SUPPLIED MATERIAL below:

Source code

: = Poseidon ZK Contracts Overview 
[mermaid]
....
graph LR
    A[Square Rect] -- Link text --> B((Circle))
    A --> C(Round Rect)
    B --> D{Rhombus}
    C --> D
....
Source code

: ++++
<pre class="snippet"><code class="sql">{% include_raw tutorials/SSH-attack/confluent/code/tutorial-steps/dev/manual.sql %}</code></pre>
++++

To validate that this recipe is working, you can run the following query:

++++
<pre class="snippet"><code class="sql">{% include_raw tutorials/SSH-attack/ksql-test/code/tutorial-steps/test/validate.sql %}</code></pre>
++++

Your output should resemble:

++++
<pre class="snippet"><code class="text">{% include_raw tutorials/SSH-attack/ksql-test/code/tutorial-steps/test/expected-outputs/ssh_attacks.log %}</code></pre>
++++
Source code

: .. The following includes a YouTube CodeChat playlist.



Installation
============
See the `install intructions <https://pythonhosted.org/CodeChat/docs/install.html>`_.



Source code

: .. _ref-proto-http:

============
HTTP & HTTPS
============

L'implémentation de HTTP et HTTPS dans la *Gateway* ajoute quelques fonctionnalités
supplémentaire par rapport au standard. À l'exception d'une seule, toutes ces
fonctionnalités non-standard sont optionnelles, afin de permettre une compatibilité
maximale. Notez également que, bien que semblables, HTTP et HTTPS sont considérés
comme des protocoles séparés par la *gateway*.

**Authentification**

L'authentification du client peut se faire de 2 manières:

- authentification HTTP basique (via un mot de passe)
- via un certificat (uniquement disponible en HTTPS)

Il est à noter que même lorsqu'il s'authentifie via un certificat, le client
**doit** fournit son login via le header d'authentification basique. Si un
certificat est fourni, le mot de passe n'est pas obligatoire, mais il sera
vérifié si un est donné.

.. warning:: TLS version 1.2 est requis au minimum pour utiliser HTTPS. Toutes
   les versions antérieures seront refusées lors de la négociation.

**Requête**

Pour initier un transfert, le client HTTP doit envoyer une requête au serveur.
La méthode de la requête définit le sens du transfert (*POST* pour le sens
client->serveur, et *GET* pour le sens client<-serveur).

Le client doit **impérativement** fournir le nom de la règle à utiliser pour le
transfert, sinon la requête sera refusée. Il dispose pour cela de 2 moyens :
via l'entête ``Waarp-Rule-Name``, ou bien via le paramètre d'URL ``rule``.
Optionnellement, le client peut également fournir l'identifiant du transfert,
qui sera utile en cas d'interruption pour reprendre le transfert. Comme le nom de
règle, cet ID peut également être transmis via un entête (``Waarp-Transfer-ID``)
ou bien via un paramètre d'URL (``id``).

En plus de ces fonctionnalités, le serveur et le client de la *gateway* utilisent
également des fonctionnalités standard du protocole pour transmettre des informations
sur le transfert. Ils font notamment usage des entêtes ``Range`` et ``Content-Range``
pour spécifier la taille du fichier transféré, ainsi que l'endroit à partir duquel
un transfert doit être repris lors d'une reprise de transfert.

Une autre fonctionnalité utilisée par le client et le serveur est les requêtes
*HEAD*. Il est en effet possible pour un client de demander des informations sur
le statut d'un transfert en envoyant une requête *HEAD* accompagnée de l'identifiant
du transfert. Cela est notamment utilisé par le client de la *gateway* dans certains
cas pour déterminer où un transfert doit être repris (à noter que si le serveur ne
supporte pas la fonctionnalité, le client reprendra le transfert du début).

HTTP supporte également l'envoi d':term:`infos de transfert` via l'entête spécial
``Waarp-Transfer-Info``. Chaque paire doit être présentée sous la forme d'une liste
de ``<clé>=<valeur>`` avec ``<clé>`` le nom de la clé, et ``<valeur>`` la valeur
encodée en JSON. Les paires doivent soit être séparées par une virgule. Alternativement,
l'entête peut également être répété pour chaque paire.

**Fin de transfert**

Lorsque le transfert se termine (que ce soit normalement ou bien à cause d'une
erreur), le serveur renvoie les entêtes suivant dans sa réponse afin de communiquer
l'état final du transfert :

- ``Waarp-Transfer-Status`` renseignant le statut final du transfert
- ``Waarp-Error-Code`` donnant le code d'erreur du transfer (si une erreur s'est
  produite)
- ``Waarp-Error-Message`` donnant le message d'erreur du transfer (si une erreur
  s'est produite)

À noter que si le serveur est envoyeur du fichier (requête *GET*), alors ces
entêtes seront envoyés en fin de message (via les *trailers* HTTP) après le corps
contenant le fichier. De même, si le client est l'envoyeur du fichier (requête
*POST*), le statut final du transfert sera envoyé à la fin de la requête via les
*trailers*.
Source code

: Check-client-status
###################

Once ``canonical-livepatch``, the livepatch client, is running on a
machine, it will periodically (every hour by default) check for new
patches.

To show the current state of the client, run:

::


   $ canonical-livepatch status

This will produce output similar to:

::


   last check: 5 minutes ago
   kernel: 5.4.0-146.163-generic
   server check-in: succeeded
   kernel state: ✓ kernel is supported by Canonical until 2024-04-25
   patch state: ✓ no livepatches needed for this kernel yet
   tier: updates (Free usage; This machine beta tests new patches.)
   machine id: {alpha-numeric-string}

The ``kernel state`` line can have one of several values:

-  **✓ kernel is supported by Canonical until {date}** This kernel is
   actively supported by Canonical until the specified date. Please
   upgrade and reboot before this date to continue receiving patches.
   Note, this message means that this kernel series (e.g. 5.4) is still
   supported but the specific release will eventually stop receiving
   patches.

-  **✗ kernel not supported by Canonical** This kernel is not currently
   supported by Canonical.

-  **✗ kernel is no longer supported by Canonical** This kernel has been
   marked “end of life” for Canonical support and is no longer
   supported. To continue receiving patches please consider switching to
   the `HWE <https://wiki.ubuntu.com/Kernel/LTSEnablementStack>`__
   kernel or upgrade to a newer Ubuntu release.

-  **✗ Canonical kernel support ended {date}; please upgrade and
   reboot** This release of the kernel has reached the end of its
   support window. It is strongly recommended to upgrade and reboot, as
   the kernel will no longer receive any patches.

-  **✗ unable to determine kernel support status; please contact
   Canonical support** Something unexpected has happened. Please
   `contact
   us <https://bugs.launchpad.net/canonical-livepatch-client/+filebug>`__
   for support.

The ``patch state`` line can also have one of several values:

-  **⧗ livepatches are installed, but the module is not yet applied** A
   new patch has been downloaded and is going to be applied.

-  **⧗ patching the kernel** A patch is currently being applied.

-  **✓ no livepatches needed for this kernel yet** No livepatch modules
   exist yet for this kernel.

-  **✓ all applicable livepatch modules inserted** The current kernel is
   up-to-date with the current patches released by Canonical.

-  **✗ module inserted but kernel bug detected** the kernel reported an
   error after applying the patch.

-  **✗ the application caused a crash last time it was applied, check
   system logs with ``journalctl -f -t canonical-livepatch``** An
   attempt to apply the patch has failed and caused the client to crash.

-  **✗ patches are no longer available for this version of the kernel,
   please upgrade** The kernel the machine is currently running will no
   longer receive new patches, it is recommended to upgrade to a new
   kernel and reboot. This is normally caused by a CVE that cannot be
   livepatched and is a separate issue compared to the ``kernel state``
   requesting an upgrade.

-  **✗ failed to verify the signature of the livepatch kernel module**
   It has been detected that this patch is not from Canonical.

End of SUPPLIED MATERIAL.

* WHAT YOU HAVE TO DO:
Reproduce the listing in full, exactly, so that no line is missing.

* EXERCISE OUTPUT:
Source code

: = Poseidon ZK Contracts Overview 
[mermaid]
....
graph LR
    A[Square Rect] -- Link text --> B((Circle))
    A --> C(Round Rect)
    B --> D{Rhombus}
    C --> D
....
Source code

: ++++
<pre class="snippet"><code class="sql">{% include_raw tutorials/SSH-attack/confluent/code/tutorial-steps/dev/manual.sql %}</code></pre>
++++

To validate that this recipe is working, you can run the following query:

++++
<pre class="snippet"><code class="sql">{% include_raw tutorials/SSH-attack/ksql-test/code/tutorial-steps/test/validate.sql %}</code></pre>
++++

Your output should resemble:

++++
<pre class="snippet"><code class="text">{% include_raw tutorials/SSH-attack/ksql-test/code/tutorial-steps/test/expected-outputs/ssh_attacks.log %}</code></pre>
++++
Source code

: .. The following includes a YouTube CodeChat playlist.



Installation
============
See the `install intructions <https://pythonhosted.org/CodeChat/docs/install.html>`_.



Source code

: .. _ref-proto-http:

============
HTTP & HTTPS
============

L'implémentation de HTTP et HTTPS dans la *Gateway* ajoute quelques fonctionnalités
supplémentaire par rapport au standard. À l'exception d'une seule, toutes ces
fonctionnalités non-standard sont optionnelles, afin de permettre une compatibilité
maximale. Notez également que, bien que semblables, HTTP et HTTPS sont considérés
comme des protocoles séparés par la *gateway*.

**Authentification**

L'authentification du client peut se faire de 2 manières:

- authentification HTTP basique (via un mot de passe)
- via un certificat (uniquement disponible en HTTPS)

Il est à noter que même lorsqu'il s'authentifie via un certificat, le client
**doit** fournit son login via le header d'authentification basique. Si un
certificat est fourni, le mot de passe n'est pas obligatoire, mais il sera
vérifié si un est donné.

.. warning:: TLS version 1.2 est requis au minimum pour utiliser HTTPS. Toutes
   les versions antérieures seront refusées lors de la négociation.

**Requête**

Pour initier un transfert, le client HTTP doit envoyer une requête au serveur.
La méthode de la requête définit le sens du transfert (*POST* pour le sens
client->serveur, et *GET* pour le sens client<-serveur).

Le client doit **impérativement** fournir le nom de la règle à utiliser pour le
transfert, sinon la requête sera refusée. Il dispose pour cela de 2 moyens :
via l'entête ``Waarp-Rule-Name``, ou bien via le paramètre d'URL ``rule``.
Optionnellement, le client peut également fournir l'identifiant du transfert,
qui sera utile en cas d'interruption pour reprendre le transfert. Comme le nom de
règle, cet ID peut également être transmis via un entête (``Waarp-Transfer-ID``)
ou bien via un paramètre d'URL (``id``).

En plus de ces fonctionnalités, le serveur et le client de la *gateway* utilisent
également des fonctionnalités standard du protocole pour transmettre des informations
sur le transfert. Ils font notamment usage des entêtes ``Range`` et ``Content-Range``
pour spécifier la taille du fichier transféré, ainsi que l'endroit à partir duquel
un transfert doit être repris lors d'une reprise de transfert.

Une autre fonctionnalité utilisée par le client et le serveur est les requêtes
*HEAD*. Il est en effet possible pour un client de demander des informations sur
le statut d'un transfert en envoyant une requête *HEAD* accompagnée de l'identifiant
du transfert. Cela est notamment utilisé par le client de la *gateway* dans certains
cas pour déterminer où un transfert doit être repris (à noter que si le serveur ne
supporte pas la fonctionnalité, le client reprendra le transfert du début).

HTTP supporte également l'envoi d':term:`infos de transfert` via l'entête spécial
``Waarp-Transfer-Info``. Chaque paire doit être présentée sous la forme d'une liste
de ``<clé>=<valeur>`` avec ``<clé>`` le nom de la clé, et ``<valeur>`` la valeur
encodée en JSON. Les paires doivent soit être séparées par une virgule. Alternativement,
l'entête peut également être répété pour chaque paire.

**Fin de transfert**

Lorsque le transfert se termine (que ce soit normalement ou bien à cause d'une
erreur), le serveur renvoie les entêtes suivant dans sa réponse afin de communiquer
l'état final du transfert :

- ``Waarp-Transfer-Status`` renseignant le statut final du transfert
- ``Waarp-Error-Code`` donnant le code d'erreur du transfer (si une erreur s'est
  produite)
- ``Waarp-Error-Message`` donnant le message d'erreur du transfer (si une erreur
  s'est produite)

À noter que si le serveur est envoyeur du fichier (requête *GET*), alors ces
entêtes seront envoyés en fin de message (via les *trailers* HTTP) après le corps
contenant le fichier. De même, si le client est l'envoyeur du fichier (requête
*POST*), le statut final du transfert sera envoyé à la fin de la requête via les
*trailers*.
Source code

: Check-client-status
###################

Once ``canonical-livepatch``, the livepatch client, is running on a
machine, it will periodically (every hour by default) check for new
patches.

To show the current state of the client, run:

::


   $ canonical-livepatch status

This will produce output similar to:

::


   last check: 5 minutes ago
   kernel: 5.4.0-146.163-generic
   server check-in: succeeded
   kernel state: ✓ kernel is supported by Canonical until 2024-04-25
   patch state: ✓ no livepatches needed for this kernel yet
   tier: updates (Free usage; This machine beta tests new patches.)
   machine id: {alpha-numeric-string}

The ``kernel state`` line can have one of several values:

-  **✓ kernel is supported by Canonical until {date}** This kernel is
   actively supported by Canonical until the specified date. Please
   upgrade and reboot before this date to continue receiving patches.
   Note, this message means that this kernel series (e.g. 5.4) is still
   supported but the specific release will eventually stop receiving
   patches.

-  **✗ kernel not supported by Canonical** This kernel is not currently
   supported by Canonical.

-  **✗ kernel is no longer supported by Canonical** This kernel has been
   marked “end of life” for Canonical support and is no longer
   supported. To continue receiving patches please consider switching to
   the `HWE <https://wiki.ubuntu.com/Kernel/LTSEnablementStack>`__
   kernel or upgrade to a newer Ubuntu release.

-  **✗ Canonical kernel support ended {date}; please upgrade and
   reboot** This release of the kernel has reached the end of its
   support window. It is strongly recommended to upgrade and reboot, as
   the kernel will no longer receive any patches.

-  **✗ unable to determine kernel support status; please contact
   Canonical support** Something unexpected has happened. Please
   `contact
   us <https://bugs.launchpad.net/canonical-livepatch-client/+filebug>`__
   for support.

The ``patch state`` line can also have one of several values:

-  **⧗ livepatches are installed, but the module is not yet applied** A
   new patch has been downloaded and is going to be applied.

-  **⧗ patching the kernel** A patch is currently being applied.

-  **✓ no livepatches needed for this kernel yet** No livepatch modules
   exist yet for this kernel.

-  **✓ all applicable livepatch modules inserted** The current kernel is
   up-to-date with the current patches released by Canonical.

-  **✗ module inserted but kernel bug detected** the kernel reported an
   error after applying the patch.

-  **✗ the application caused a crash last time it was applied, check
   system logs with ``journalctl -f -t canonical-livepatch``** An
   attempt to apply the patch has failed and caused the client to crash.

-  **✗ patches are no longer available for this version of the kernel,
   please upgrade** The kernel the machine is currently running will no
   longer receive new patches, it is recommended to upgrade to a new
   kernel and reboot. This is normally caused by a CVE that cannot be
   livepatched and is a separate issue compared to the ``kernel state``
   requesting an upgrade.

-  **✗ failed to verify the signature of the livepatch kernel module**
   It has been detected that this patch is not from Canonical.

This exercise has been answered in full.